Alla luce dell’esito drammatico, la direzione sanitaria ha disposto l’autopsia, con l’obiettivo di chiarire in modo definitivo le cause della morte. L’esame servirà a comprendere se vi siano stati fattori concomitanti o patologie pregresse che possano aver aggravato la condizione della ragazza, portando a un’evoluzione così rapida e fatale.

Secondo quanto emerso, la diciannovenne, originaria di Lizzano, accusava un forte malessere già da circa quattro giorni prima del ricovero. Un periodo in cui le sue condizioni di salute si sarebbero progressivamente deteriorate, fino al collasso che ha reso necessario l’intervento del 118. Saranno ora gli accertamenti medico-legali a stabilire se la grave anemia fosse legata a una patologia non diagnosticata o a un evento acuto sopraggiunto in breve tempo.

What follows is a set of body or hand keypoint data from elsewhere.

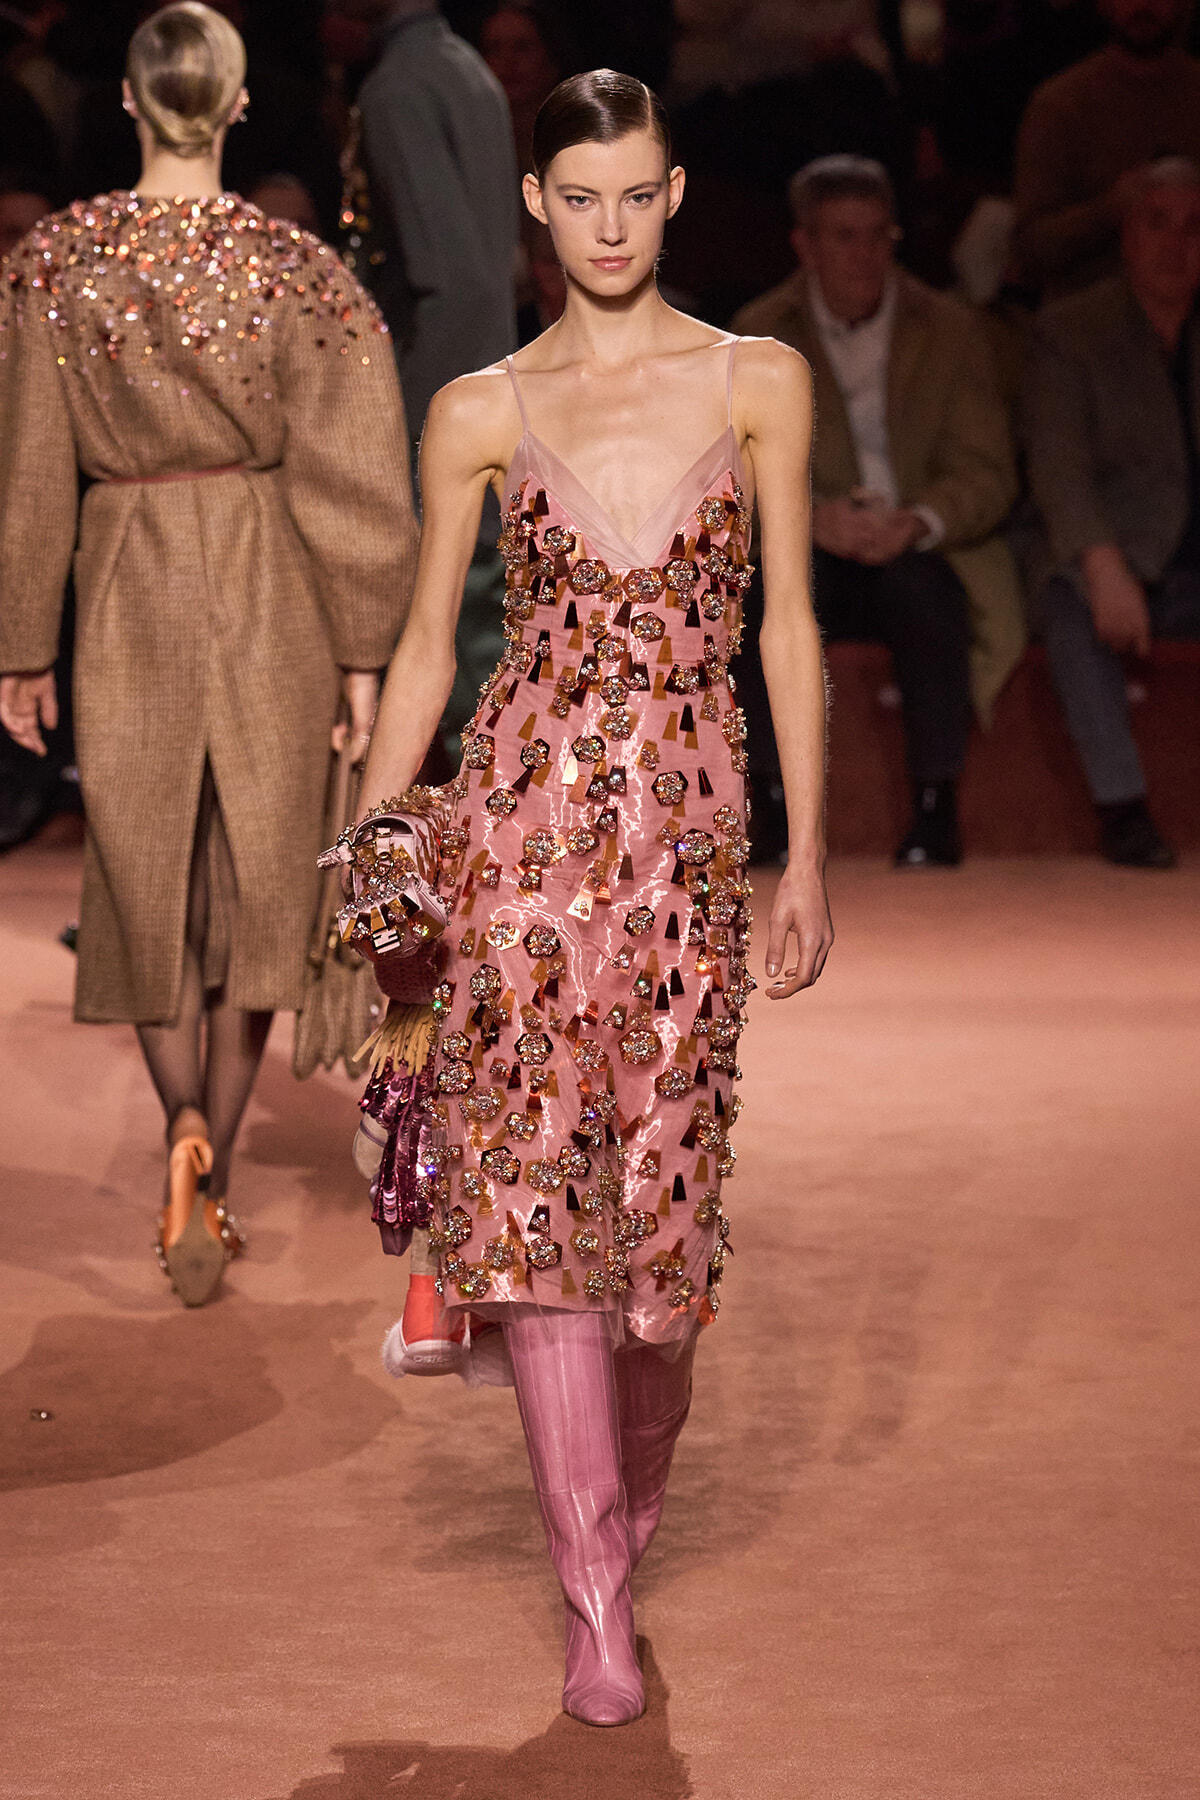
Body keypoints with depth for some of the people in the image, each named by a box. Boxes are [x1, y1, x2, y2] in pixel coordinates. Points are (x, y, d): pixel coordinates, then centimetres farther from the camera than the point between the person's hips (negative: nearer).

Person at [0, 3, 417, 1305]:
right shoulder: (297, 269, -7)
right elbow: (345, 476, -7)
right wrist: (364, 653, 1)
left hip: (127, 603, 0)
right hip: (272, 607, 0)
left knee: (145, 889, 13)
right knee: (251, 892, 11)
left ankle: (184, 1128, -9)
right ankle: (212, 1180, 11)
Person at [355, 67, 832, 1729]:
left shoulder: (759, 383, 6)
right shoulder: (481, 413, 6)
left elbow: (789, 627, 6)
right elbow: (425, 644, 10)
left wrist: (810, 855, 2)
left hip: (686, 823, 0)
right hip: (523, 806, 0)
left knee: (661, 1176, 3)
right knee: (533, 1173, -8)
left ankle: (629, 1487, 31)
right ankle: (597, 1596, -3)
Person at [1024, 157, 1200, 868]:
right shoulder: (1071, 331, 3)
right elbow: (1059, 466, -9)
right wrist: (1104, 567, -26)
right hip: (1123, 563, -2)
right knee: (1073, 604, -35)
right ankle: (1122, 803, -31)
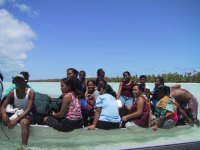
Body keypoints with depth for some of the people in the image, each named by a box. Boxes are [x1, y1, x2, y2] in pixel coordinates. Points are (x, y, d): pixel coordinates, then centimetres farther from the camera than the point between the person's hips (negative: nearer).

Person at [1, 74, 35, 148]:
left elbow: (28, 110, -21)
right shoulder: (12, 93, -3)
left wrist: (16, 120, -33)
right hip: (15, 114, 5)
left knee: (24, 122, -38)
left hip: (26, 115, -4)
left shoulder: (30, 92, -14)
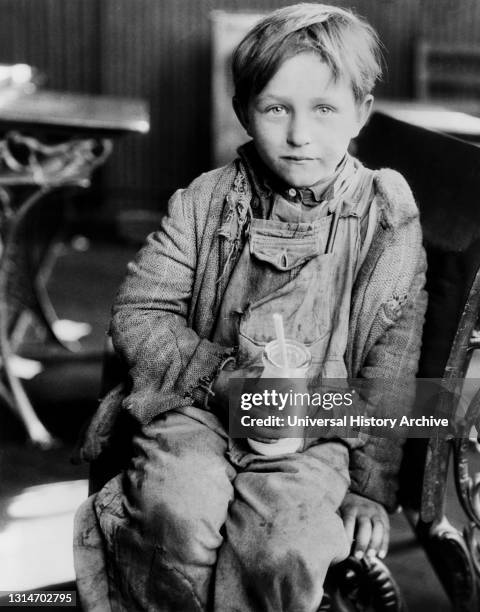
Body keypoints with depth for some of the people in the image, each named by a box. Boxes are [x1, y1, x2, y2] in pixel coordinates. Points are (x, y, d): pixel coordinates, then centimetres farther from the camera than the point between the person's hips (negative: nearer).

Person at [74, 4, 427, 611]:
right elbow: (138, 313, 1)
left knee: (281, 545, -28)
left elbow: (391, 366, 1)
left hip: (318, 429, -1)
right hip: (200, 405, 1)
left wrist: (371, 484, 0)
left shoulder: (387, 218, -1)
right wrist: (223, 375, -13)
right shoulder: (204, 202, 2)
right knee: (176, 514, -28)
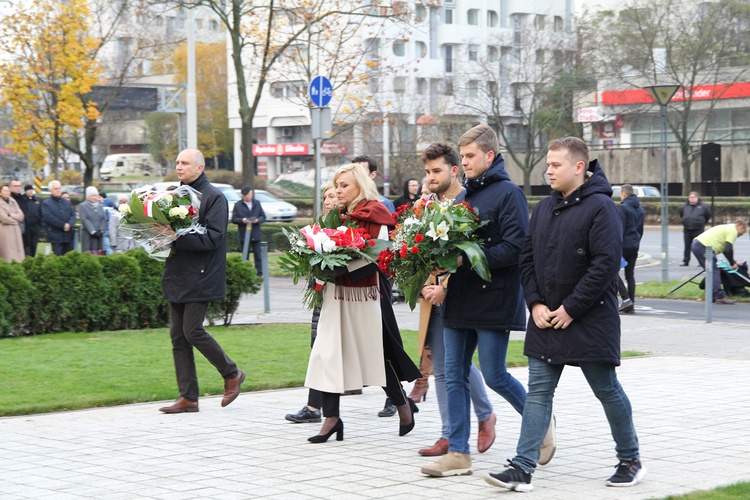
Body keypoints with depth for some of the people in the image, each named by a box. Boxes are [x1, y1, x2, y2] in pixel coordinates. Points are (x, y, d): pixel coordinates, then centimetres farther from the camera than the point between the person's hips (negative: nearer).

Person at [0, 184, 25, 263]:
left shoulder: (13, 202, 15)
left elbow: (21, 216, 7)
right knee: (8, 255, -10)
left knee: (18, 253, 0)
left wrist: (10, 215, -7)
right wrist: (15, 221, 0)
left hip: (16, 232, 5)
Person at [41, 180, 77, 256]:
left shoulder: (67, 202, 16)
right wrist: (63, 225, -14)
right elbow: (49, 218, -12)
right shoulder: (46, 203, -1)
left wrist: (69, 224, -12)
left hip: (68, 235, 5)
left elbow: (73, 215, 10)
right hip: (55, 235, -5)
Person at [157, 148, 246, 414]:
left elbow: (213, 237, -17)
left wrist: (177, 236, -27)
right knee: (178, 335, 5)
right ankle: (188, 397, 9)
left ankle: (232, 374, 11)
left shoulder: (214, 197, -8)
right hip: (177, 277, 8)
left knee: (192, 330, -10)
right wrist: (162, 234, -3)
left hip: (200, 277, -8)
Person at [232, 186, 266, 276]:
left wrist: (258, 220, -12)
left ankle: (260, 273, 5)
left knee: (258, 255, 2)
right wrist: (242, 220, -20)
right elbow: (233, 220, -1)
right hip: (243, 235, -2)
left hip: (256, 235, 2)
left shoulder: (257, 203, 10)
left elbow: (263, 216, 10)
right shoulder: (238, 205, 2)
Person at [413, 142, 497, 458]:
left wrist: (446, 287, -17)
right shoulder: (422, 206, 13)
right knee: (441, 368, 7)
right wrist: (423, 286, -4)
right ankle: (449, 436, 12)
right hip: (433, 298, 6)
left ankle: (485, 415, 20)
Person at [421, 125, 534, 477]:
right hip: (460, 300, 8)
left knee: (494, 376, -1)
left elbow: (515, 248, -18)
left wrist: (467, 259, -22)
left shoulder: (508, 194, -9)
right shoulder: (464, 196, 16)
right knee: (454, 376, 5)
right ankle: (458, 454, 9)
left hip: (493, 300, -8)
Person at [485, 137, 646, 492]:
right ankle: (522, 468, -1)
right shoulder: (544, 208, 11)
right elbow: (528, 258, 13)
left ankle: (630, 460, 22)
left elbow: (606, 264, -18)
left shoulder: (600, 207, -12)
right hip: (545, 318, 6)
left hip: (589, 320, -6)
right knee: (538, 392, 1)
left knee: (607, 390, 6)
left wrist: (571, 309, -17)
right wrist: (535, 303, -2)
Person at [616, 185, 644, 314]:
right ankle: (631, 305, 7)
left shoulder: (624, 207, -11)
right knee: (630, 275, 10)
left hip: (624, 245, -8)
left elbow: (620, 229, -16)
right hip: (634, 247, 8)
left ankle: (626, 298, -14)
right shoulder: (640, 209, 15)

Intanto, resta il dolore profondo e straziante dei genitori, che hanno accompagnato la figlia in ospedale seguendo l’ambulanza. Durante le ore interminabili trascorse al pronto soccorso, hanno assistito con angoscia ai tentativi disperati dei medici, sperando in un segnale positivo che purtroppo non è mai arrivato. Il momento in cui è stato comunicato il decesso ha lasciato spazio a una disperazione difficile da raccontare.

La tragedia ha scosso l’intera comunità locale, gettando nello sconforto chi conosceva la giovane e la sua famiglia. In attesa dei risultati dell’autopsia, il caso riapre interrogativi sulla tempestività delle cure, sull’importanza di riconoscere i sintomi di condizioni gravi come l’anemia e sulla necessità di non sottovalutare segnali di malessere che persistono nel tempo. Una vita spezzata troppo presto, che lascia dietro di sé domande e un dolore profondo.